Extracted information -
+ + + + + + +

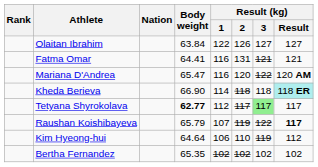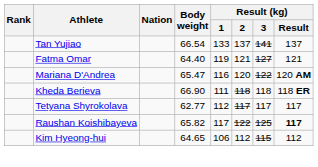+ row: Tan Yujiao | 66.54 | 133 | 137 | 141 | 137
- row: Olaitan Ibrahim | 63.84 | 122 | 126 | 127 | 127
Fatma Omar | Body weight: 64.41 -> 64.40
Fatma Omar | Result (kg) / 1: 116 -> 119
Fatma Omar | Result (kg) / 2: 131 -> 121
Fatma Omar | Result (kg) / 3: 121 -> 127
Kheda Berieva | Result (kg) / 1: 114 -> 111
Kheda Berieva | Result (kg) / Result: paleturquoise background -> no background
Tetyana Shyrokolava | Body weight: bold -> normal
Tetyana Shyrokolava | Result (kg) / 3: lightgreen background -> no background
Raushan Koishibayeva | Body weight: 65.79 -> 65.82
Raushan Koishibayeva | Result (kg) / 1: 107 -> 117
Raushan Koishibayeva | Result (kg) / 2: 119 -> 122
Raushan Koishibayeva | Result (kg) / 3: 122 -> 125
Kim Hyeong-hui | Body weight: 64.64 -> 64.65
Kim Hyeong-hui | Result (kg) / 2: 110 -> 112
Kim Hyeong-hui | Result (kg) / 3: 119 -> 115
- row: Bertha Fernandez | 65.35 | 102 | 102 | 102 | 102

+ + + + + + +

Objective -
Copy the lines above verbatim, leaving out the pictures.

Result for this task -
+ row: Tan Yujiao | 66.54 | 133 | 137 | 141 | 137
- row: Olaitan Ibrahim | 63.84 | 122 | 126 | 127 | 127
Fatma Omar | Body weight: 64.41 -> 64.40
Fatma Omar | Result (kg) / 1: 116 -> 119
Fatma Omar | Result (kg) / 2: 131 -> 121
Fatma Omar | Result (kg) / 3: 121 -> 127
Kheda Berieva | Result (kg) / 1: 114 -> 111
Kheda Berieva | Result (kg) / Result: paleturquoise background -> no background
Tetyana Shyrokolava | Body weight: bold -> normal
Tetyana Shyrokolava | Result (kg) / 3: lightgreen background -> no background
Raushan Koishibayeva | Body weight: 65.79 -> 65.82
Raushan Koishibayeva | Result (kg) / 1: 107 -> 117
Raushan Koishibayeva | Result (kg) / 2: 119 -> 122
Raushan Koishibayeva | Result (kg) / 3: 122 -> 125
Kim Hyeong-hui | Body weight: 64.64 -> 64.65
Kim Hyeong-hui | Result (kg) / 2: 110 -> 112
Kim Hyeong-hui | Result (kg) / 3: 119 -> 115
- row: Bertha Fernandez | 65.35 | 102 | 102 | 102 | 102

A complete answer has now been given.